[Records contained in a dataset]

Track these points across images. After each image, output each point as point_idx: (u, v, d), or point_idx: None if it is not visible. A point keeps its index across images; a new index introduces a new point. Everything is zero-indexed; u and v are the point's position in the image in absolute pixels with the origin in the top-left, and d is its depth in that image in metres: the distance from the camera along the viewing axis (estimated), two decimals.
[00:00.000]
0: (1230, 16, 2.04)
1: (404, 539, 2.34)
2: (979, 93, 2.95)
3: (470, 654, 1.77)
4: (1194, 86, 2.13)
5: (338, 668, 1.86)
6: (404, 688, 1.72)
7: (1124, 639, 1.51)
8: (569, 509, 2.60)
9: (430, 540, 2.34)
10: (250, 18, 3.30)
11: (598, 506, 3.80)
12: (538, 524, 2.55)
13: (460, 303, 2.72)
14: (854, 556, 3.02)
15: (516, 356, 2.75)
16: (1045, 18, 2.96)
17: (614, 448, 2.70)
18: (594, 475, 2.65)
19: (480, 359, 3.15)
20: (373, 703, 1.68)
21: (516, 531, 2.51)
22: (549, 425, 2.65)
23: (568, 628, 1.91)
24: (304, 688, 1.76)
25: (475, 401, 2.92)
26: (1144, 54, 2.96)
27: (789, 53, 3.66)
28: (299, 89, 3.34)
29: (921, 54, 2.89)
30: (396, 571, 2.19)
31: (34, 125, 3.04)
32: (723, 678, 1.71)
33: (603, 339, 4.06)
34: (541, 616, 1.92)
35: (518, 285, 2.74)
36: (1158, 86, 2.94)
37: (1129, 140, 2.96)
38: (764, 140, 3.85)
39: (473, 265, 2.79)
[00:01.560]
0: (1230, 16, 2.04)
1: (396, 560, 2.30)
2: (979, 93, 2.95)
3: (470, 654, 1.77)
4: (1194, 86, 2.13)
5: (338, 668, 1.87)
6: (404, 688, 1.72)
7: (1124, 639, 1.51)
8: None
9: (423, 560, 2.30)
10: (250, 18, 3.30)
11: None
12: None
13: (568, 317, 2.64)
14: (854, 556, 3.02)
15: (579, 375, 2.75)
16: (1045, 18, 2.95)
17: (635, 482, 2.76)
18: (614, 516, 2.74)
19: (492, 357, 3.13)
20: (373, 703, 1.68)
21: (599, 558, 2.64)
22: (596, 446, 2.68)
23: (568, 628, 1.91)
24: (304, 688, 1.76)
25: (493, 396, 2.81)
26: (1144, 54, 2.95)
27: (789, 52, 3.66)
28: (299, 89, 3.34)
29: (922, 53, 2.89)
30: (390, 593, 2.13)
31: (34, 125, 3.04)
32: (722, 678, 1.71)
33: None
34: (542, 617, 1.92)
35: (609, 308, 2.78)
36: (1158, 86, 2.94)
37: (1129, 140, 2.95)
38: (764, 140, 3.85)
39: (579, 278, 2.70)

## EXERCISE INSTRUCTIONS:
Could you return all the data above exactly as it appears?

## ANSWER SPACE:
Track these points across images. After each image, output each point as point_idx: (u, v, d), or point_idx: None if it is not visible. A point keeps its index across images; a new index introduces a new point. Everything is zero-indexed; u and v are the point's position in the image in absolute pixels with the origin in the top-left, and d is its depth in that image in metres: the distance from the camera along the viewing axis (estimated), two decimals.
[00:00.000]
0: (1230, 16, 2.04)
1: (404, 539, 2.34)
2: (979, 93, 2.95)
3: (470, 654, 1.77)
4: (1194, 86, 2.13)
5: (338, 668, 1.86)
6: (404, 688, 1.72)
7: (1124, 639, 1.51)
8: (569, 509, 2.60)
9: (430, 540, 2.34)
10: (250, 18, 3.30)
11: (598, 506, 3.80)
12: (538, 524, 2.55)
13: (460, 303, 2.72)
14: (854, 556, 3.02)
15: (516, 356, 2.75)
16: (1045, 18, 2.96)
17: (614, 448, 2.70)
18: (594, 475, 2.65)
19: (480, 359, 3.15)
20: (373, 703, 1.68)
21: (516, 531, 2.51)
22: (549, 425, 2.65)
23: (568, 628, 1.91)
24: (304, 688, 1.76)
25: (475, 401, 2.92)
26: (1144, 54, 2.96)
27: (789, 53, 3.66)
28: (299, 89, 3.34)
29: (921, 54, 2.89)
30: (396, 571, 2.19)
31: (34, 125, 3.04)
32: (723, 678, 1.71)
33: (603, 339, 4.06)
34: (541, 616, 1.92)
35: (518, 285, 2.74)
36: (1158, 86, 2.94)
37: (1129, 140, 2.96)
38: (764, 140, 3.85)
39: (473, 265, 2.79)
[00:01.560]
0: (1230, 16, 2.04)
1: (396, 560, 2.30)
2: (979, 93, 2.95)
3: (470, 654, 1.77)
4: (1194, 86, 2.13)
5: (338, 668, 1.87)
6: (404, 688, 1.72)
7: (1124, 639, 1.51)
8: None
9: (423, 560, 2.30)
10: (250, 18, 3.30)
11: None
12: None
13: (568, 317, 2.64)
14: (854, 556, 3.02)
15: (579, 375, 2.75)
16: (1045, 18, 2.95)
17: (635, 482, 2.76)
18: (614, 516, 2.74)
19: (492, 357, 3.13)
20: (373, 703, 1.68)
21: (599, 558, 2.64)
22: (596, 446, 2.68)
23: (568, 628, 1.91)
24: (304, 688, 1.76)
25: (493, 396, 2.81)
26: (1144, 54, 2.95)
27: (789, 52, 3.66)
28: (299, 89, 3.34)
29: (922, 53, 2.89)
30: (390, 593, 2.13)
31: (34, 125, 3.04)
32: (722, 678, 1.71)
33: None
34: (542, 617, 1.92)
35: (609, 308, 2.78)
36: (1158, 86, 2.94)
37: (1129, 140, 2.95)
38: (764, 140, 3.85)
39: (579, 278, 2.70)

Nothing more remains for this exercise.